WHAT NEEDS TO BE DONE — Reproduce every line of the entries below word for word, keeping them in the same order.

MATERIAL PROVIDED —

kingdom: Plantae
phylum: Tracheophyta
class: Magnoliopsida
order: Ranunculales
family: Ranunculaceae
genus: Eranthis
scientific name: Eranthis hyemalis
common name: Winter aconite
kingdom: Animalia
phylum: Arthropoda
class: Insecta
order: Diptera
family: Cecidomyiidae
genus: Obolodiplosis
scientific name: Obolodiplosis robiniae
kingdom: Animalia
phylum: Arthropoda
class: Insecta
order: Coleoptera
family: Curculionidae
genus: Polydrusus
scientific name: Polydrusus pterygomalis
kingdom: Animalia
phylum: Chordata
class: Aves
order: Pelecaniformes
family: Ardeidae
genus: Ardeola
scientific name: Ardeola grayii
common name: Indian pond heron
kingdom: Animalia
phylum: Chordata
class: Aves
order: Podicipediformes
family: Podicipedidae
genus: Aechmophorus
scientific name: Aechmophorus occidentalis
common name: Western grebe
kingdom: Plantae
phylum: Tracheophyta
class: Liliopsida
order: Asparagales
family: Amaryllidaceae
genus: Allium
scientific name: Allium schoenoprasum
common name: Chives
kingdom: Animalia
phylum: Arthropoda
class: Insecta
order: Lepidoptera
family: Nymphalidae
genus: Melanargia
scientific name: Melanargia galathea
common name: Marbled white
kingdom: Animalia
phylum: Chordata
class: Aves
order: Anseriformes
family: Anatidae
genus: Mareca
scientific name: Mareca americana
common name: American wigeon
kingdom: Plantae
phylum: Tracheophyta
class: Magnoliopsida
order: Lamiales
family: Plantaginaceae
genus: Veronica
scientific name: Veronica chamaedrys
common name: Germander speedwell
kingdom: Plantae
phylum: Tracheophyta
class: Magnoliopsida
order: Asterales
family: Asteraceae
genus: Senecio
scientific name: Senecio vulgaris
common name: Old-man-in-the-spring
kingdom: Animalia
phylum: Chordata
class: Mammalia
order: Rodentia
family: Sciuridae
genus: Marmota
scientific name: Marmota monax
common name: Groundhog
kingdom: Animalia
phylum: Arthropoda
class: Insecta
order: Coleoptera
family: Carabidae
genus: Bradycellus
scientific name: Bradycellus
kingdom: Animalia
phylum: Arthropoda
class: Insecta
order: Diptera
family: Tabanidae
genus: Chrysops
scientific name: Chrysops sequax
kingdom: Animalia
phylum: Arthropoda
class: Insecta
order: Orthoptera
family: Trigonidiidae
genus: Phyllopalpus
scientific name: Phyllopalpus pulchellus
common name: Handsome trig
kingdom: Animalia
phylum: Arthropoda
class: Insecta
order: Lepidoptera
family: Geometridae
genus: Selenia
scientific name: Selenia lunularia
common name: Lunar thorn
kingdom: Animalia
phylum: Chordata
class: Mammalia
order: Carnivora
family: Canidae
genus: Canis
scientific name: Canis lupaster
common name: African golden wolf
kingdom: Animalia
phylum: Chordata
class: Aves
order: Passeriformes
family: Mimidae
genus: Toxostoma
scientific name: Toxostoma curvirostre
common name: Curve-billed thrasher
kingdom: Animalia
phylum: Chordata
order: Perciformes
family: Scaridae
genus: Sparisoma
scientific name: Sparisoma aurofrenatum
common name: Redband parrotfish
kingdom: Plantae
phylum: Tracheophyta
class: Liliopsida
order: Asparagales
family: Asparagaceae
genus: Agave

WRITTEN SOLUTION —
kingdom: Plantae
phylum: Tracheophyta
class: Magnoliopsida
order: Ranunculales
family: Ranunculaceae
genus: Eranthis
scientific name: Eranthis hyemalis
common name: Winter aconite
kingdom: Animalia
phylum: Arthropoda
class: Insecta
order: Diptera
family: Cecidomyiidae
genus: Obolodiplosis
scientific name: Obolodiplosis robiniae
kingdom: Animalia
phylum: Arthropoda
class: Insecta
order: Coleoptera
family: Curculionidae
genus: Polydrusus
scientific name: Polydrusus pterygomalis
kingdom: Animalia
phylum: Chordata
class: Aves
order: Pelecaniformes
family: Ardeidae
genus: Ardeola
scientific name: Ardeola grayii
common name: Indian pond heron
kingdom: Animalia
phylum: Chordata
class: Aves
order: Podicipediformes
family: Podicipedidae
genus: Aechmophorus
scientific name: Aechmophorus occidentalis
common name: Western grebe
kingdom: Plantae
phylum: Tracheophyta
class: Liliopsida
order: Asparagales
family: Amaryllidaceae
genus: Allium
scientific name: Allium schoenoprasum
common name: Chives
kingdom: Animalia
phylum: Arthropoda
class: Insecta
order: Lepidoptera
family: Nymphalidae
genus: Melanargia
scientific name: Melanargia galathea
common name: Marbled white
kingdom: Animalia
phylum: Chordata
class: Aves
order: Anseriformes
family: Anatidae
genus: Mareca
scientific name: Mareca americana
common name: American wigeon
kingdom: Plantae
phylum: Tracheophyta
class: Magnoliopsida
order: Lamiales
family: Plantaginaceae
genus: Veronica
scientific name: Veronica chamaedrys
common name: Germander speedwell
kingdom: Plantae
phylum: Tracheophyta
class: Magnoliopsida
order: Asterales
family: Asteraceae
genus: Senecio
scientific name: Senecio vulgaris
common name: Old-man-in-the-spring
kingdom: Animalia
phylum: Chordata
class: Mammalia
order: Rodentia
family: Sciuridae
genus: Marmota
scientific name: Marmota monax
common name: Groundhog
kingdom: Animalia
phylum: Arthropoda
class: Insecta
order: Coleoptera
family: Carabidae
genus: Bradycellus
scientific name: Bradycellus
kingdom: Animalia
phylum: Arthropoda
class: Insecta
order: Diptera
family: Tabanidae
genus: Chrysops
scientific name: Chrysops sequax
kingdom: Animalia
phylum: Arthropoda
class: Insecta
order: Orthoptera
family: Trigonidiidae
genus: Phyllopalpus
scientific name: Phyllopalpus pulchellus
common name: Handsome trig
kingdom: Animalia
phylum: Arthropoda
class: Insecta
order: Lepidoptera
family: Geometridae
genus: Selenia
scientific name: Selenia lunularia
common name: Lunar thorn
kingdom: Animalia
phylum: Chordata
class: Mammalia
order: Carnivora
family: Canidae
genus: Canis
scientific name: Canis lupaster
common name: African golden wolf
kingdom: Animalia
phylum: Chordata
class: Aves
order: Passeriformes
family: Mimidae
genus: Toxostoma
scientific name: Toxostoma curvirostre
common name: Curve-billed thrasher
kingdom: Animalia
phylum: Chordata
order: Perciformes
family: Scaridae
genus: Sparisoma
scientific name: Sparisoma aurofrenatum
common name: Redband parrotfish
kingdom: Plantae
phylum: Tracheophyta
class: Liliopsida
order: Asparagales
family: Asparagaceae
genus: Agave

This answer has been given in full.